Say you were a villainized e-cigarette startup, with a $13 billion cash investment from the tobacco giant that owns Marlboro, and blamed for kicking off a vaping epidemic among teens. You’d lay low, right? Maybe play nice with the FDA. Log off Instagram. Throw a few coins at a youth prevention campaign. Juul, however, is opting for a more aggressive route.
Juul Tuesday confirmed that it plans a national TV ad campaign, featuring ex-smokers who used Juul to help them quit traditional cigarettes. CNBC, which first reported the plan, said Juul plans an initial $10 million campaign, airing on national cable channels after 10PM local time, and aimed at adults 35 years and older.
TV ads for tobacco products have been banned under federal and state regulations since the 1970s, and print ads restricted. Advertising standards have not been formalized for e-cigarettes, which are regulated differently by the Food and Drug Administration. E-cigarette companies have advertised on TV before, notably Blu and NJOY, which ran a Super Bowl ad in 2012. But in the intervening years, Juul has far eclipsed both brands, with 70 percent of the retail market, according to data from Nielsen.
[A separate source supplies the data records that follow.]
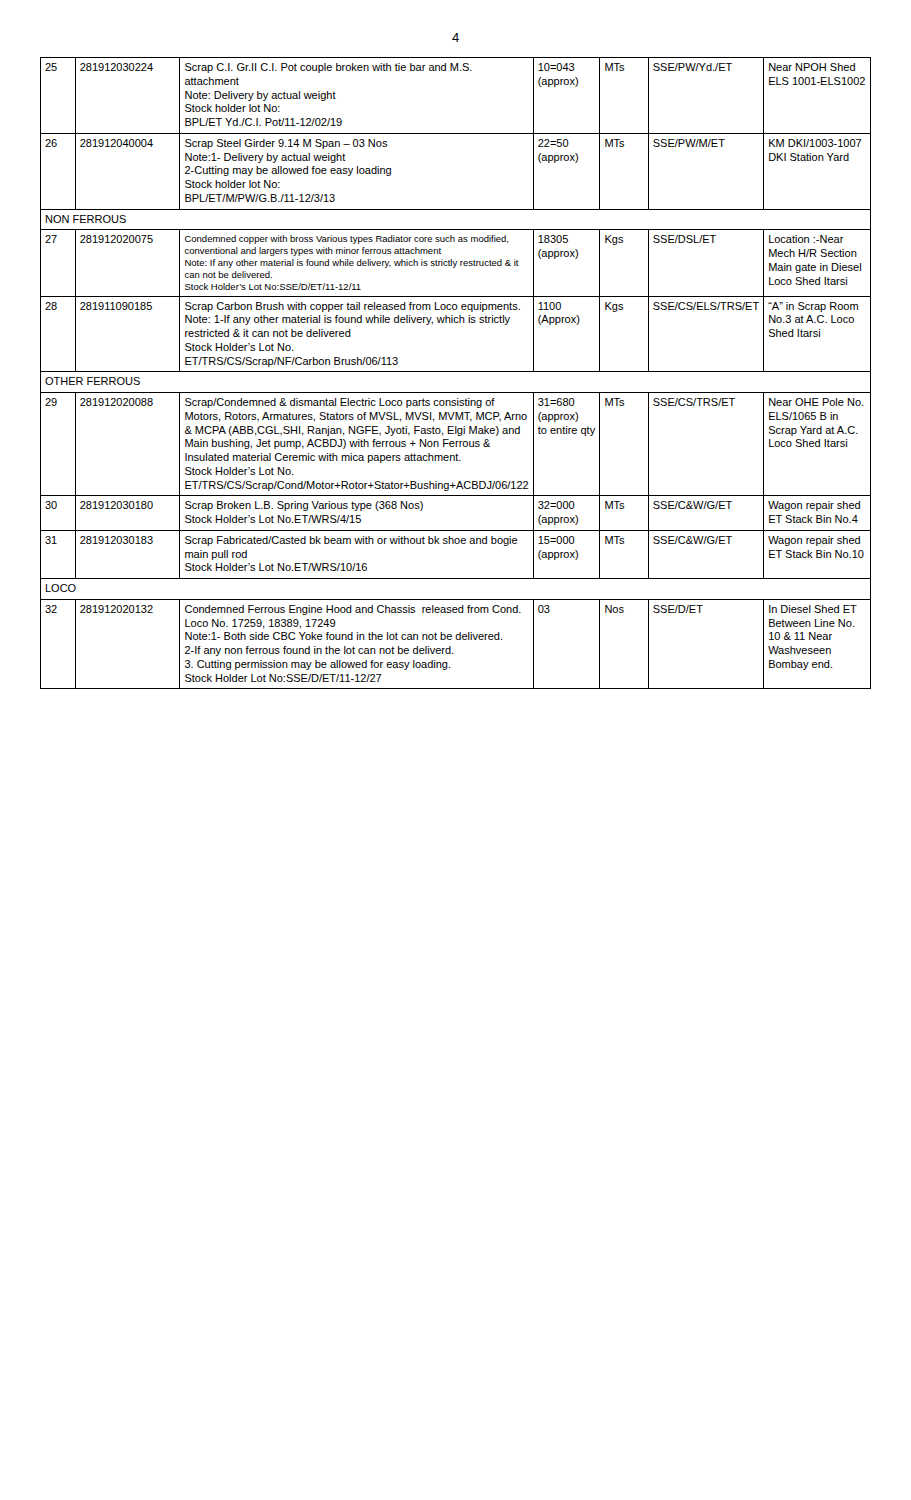4
| 25 | 281912030224 | Scrap C.I. Gr.II C.I. Pot couple broken with tie bar and M.S. attachment Note: Delivery by actual weight Stock holder lot No: BPL/ET Yd./C.I. Pot/11-12/02/19 | 10=043 (approx) | MTs | SSE/PW/Yd./ET | Near NPOH Shed ELS 1001-ELS1002 |
| 26 | 281912040004 | Scrap Steel Girder 9.14 M Span – 03 Nos Note:1- Delivery by actual weight 2-Cutting may be allowed foe easy loading Stock holder lot No: BPL/ET/M/PW/G.B./11-12/3/13 | 22=50 (approx) | MTs | SSE/PW/M/ET | KM DKI/1003-1007 DKI Station Yard |
| NON FERROUS |
| 27 | 281912020075 | Condemned copper with bross Various types Radiator core such as modified, conventional and largers types with minor ferrous attachment Note: If any other material is found while delivery, which is strictly restructed & it can not be delivered. Stock Holder’s Lot No:SSE/D/ET/11-12/11 | 18305 (approx) | Kgs | SSE/DSL/ET | Location :-Near Mech H/R Section Main gate in Diesel Loco Shed Itarsi |
| 28 | 281911090185 | Scrap Carbon Brush with copper tail released from Loco equipments. Note: 1-If any other material is found while delivery, which is strictly restricted & it can not be delivered Stock Holder’s Lot No. ET/TRS/CS/Scrap/NF/Carbon Brush/06/113 | 1100 (Approx) | Kgs | SSE/CS/ELS/TRS/ET | “A” in Scrap Room No.3 at A.C. Loco Shed Itarsi |
| OTHER FERROUS |
| 29 | 281912020088 | Scrap/Condemned & dismantal Electric Loco parts consisting of Motors, Rotors, Armatures, Stators of MVSL, MVSI, MVMT, MCP, Arno & MCPA (ABB,CGL,SHI, Ranjan, NGFE, Jyoti, Fasto, Elgi Make) and Main bushing, Jet pump, ACBDJ) with ferrous + Non Ferrous & Insulated material Ceremic with mica papers attachment. Stock Holder’s Lot No. ET/TRS/CS/Scrap/Cond/Motor+Rotor+Stator+Bushing+ACBDJ/06/122 | 31=680 (approx) to entire qty | MTs | SSE/CS/TRS/ET | Near OHE Pole No. ELS/1065 B in Scrap Yard at A.C. Loco Shed Itarsi |
| 30 | 281912030180 | Scrap Broken L.B. Spring Various type (368 Nos) Stock Holder’s Lot No.ET/WRS/4/15 | 32=000 (approx) | MTs | SSE/C&W/G/ET | Wagon repair shed ET Stack Bin No.4 |
| 31 | 281912030183 | Scrap Fabricated/Casted bk beam with or without bk shoe and bogie main pull rod Stock Holder’s Lot No.ET/WRS/10/16 | 15=000 (approx) | MTs | SSE/C&W/G/ET | Wagon repair shed ET Stack Bin No.10 |
| LOCO |
| 32 | 281912020132 | Condemned Ferrous Engine Hood and Chassis released from Cond. Loco No. 17259, 18389, 17249 Note:1- Both side CBC Yoke found in the lot can not be delivered. 2-If any non ferrous found in the lot can not be deliverd. 3. Cutting permission may be allowed for easy loading. Stock Holder Lot No:SSE/D/ET/11-12/27 | 03 | Nos | SSE/D/ET | In Diesel Shed ET Between Line No. 10 & 11 Near Washveseen Bombay end. |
TV is a new medium for Juul, which has grown through social media channels like Instagram, Twitter, and Facebook, although the company claims most of the marketing is organic and unpaid. As criticism grew, the company changed the look and feel of its online accounts to focus exclusively on adult smokers switching to Juul.
Juul’s version of the post-Millenium Marlboro man is less seductive and more cautionary. The TV ads, which Juul posted on its company blog, share the same somber, drab aesthetic—a radical departure from its initial brightly colored #Vaporized campaign, featuring attractive 20-something users.
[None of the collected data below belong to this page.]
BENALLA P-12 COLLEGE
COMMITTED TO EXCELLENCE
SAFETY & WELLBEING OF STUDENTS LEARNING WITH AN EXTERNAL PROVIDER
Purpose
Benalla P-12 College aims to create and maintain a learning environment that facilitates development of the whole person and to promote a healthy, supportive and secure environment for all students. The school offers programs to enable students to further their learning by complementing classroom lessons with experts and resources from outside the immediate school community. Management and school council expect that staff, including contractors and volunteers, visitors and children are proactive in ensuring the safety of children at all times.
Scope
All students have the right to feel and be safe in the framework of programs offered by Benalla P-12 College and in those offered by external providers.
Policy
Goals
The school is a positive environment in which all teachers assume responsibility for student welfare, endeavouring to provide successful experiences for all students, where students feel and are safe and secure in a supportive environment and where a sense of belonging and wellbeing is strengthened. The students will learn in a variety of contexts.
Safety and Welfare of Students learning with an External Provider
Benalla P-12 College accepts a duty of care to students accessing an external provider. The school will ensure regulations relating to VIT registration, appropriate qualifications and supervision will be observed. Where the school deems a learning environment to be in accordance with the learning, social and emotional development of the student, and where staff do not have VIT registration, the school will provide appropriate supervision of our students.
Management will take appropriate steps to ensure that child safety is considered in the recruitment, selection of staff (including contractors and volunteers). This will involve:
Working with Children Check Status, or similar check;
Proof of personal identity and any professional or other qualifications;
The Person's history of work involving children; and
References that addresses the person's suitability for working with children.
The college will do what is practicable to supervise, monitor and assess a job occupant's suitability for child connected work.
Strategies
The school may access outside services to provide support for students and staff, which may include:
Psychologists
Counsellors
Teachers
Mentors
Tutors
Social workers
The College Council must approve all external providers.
Juul shut down its US-based Instagram account in November, after an FDA raid on its headquarters and the agency’s wider crackdown on e-cigs. At the time, Juul also pledged to provisionally suspend in-store sales of some of its sweet flavors, like mango, while continuing to sell mint-flavored pods, a popular flavor with kids. Days after Juul announced its self-regulation plan, the FDA released proposed rules around e-cigarettes that stopped short of an outright ban.
Then, in December, Juul said it had agreed to accept a $12.8 billion investment from Altria, in exchange for a 35 percent stake in Juul. That appears to have irked the FDA. The agency did not respond to questions from WIRED. But Commissioner Scott Gottlieb told The New York Times last week that the companies secretly negotiated a financial deal to extend Juul’s reach, even as they told federal regulators they wanted to stop underage vaping. Gottlieb told the Times he is drafting letters to both companies and plans to summon executives to FDA headquarters to explain themselves. Coming just days later, Juul’s small screen debut could be interpreted as another instance of flouting the FDA.
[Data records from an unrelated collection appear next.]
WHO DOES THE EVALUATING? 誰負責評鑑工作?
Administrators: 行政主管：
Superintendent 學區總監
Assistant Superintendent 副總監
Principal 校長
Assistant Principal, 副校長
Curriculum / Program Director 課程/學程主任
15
Elizabeth Crisp Crawford, a communications professor at North Dakota State University and author of the book Tobacco Goes to College, says Juul’s proposed campaign will likely appeal to its intended audience, middle-aged viewers, because Millennial and Gen Z consumers don’t really watch TV. But she said Juul’s initial TV budget is small compared to brands like Pepsi. “It’s either a diversion or some kind of PR move. $10 million, it’s nothing. It’s chump change when you look at what a Super Bowl commercial cost,” she said.
Stanford professor Robert Jackler says Juul’s actions now should be evaluated in the context of its deal with Altria, because Marlboro is the most popular combustible cigarette brand among underage users. The companies both claim they don’t market to youth. “But whatever they say, the result of their product design and marketing,” both Juul and Marlboro have demonstrated “profound success” with high schoolers and middle schoolers.
“The fact that a hugely popular brand of nicotine delivery system is now showing up on broadcast TV and radio, is a concern, and could reverse many of the gains,” of past anti-smoking efforts, he says. Jackler says the union could be a “back door” for both companies to increase sales, with adult smokers using both products, rather than switching.
What’s more, Jackler sees the $10 million figure as just a trial to see how the media, public, and legislators react. If there’s little outcry, Juul might eventually include sweet and fruity flavors in its TV ads, arguing that some adults prefer that.
Juul did not directly respond to questions from WIRED asking about fruity flavors in future TV ads. Spokesperson Victoria Davis instead pointed to the company’s marketing code. “Each story strictly adheres to our marketing code, which ensures that we carefully target adult smokers and forgo paid promotion on social media platforms,” Davis wrote by email. Juul’s marketing code does not say anything about flavors. And Juul has paid micro-influencers in the past, although the company claims it was fewer than 10 influencers, ages 28 and up, who were collectively paid less than $10,000.
Regulators would be wise to halt the upcoming TV campaign before it begins, says Jackler. “There’s a long history of big tobacco escaping intended regulations.”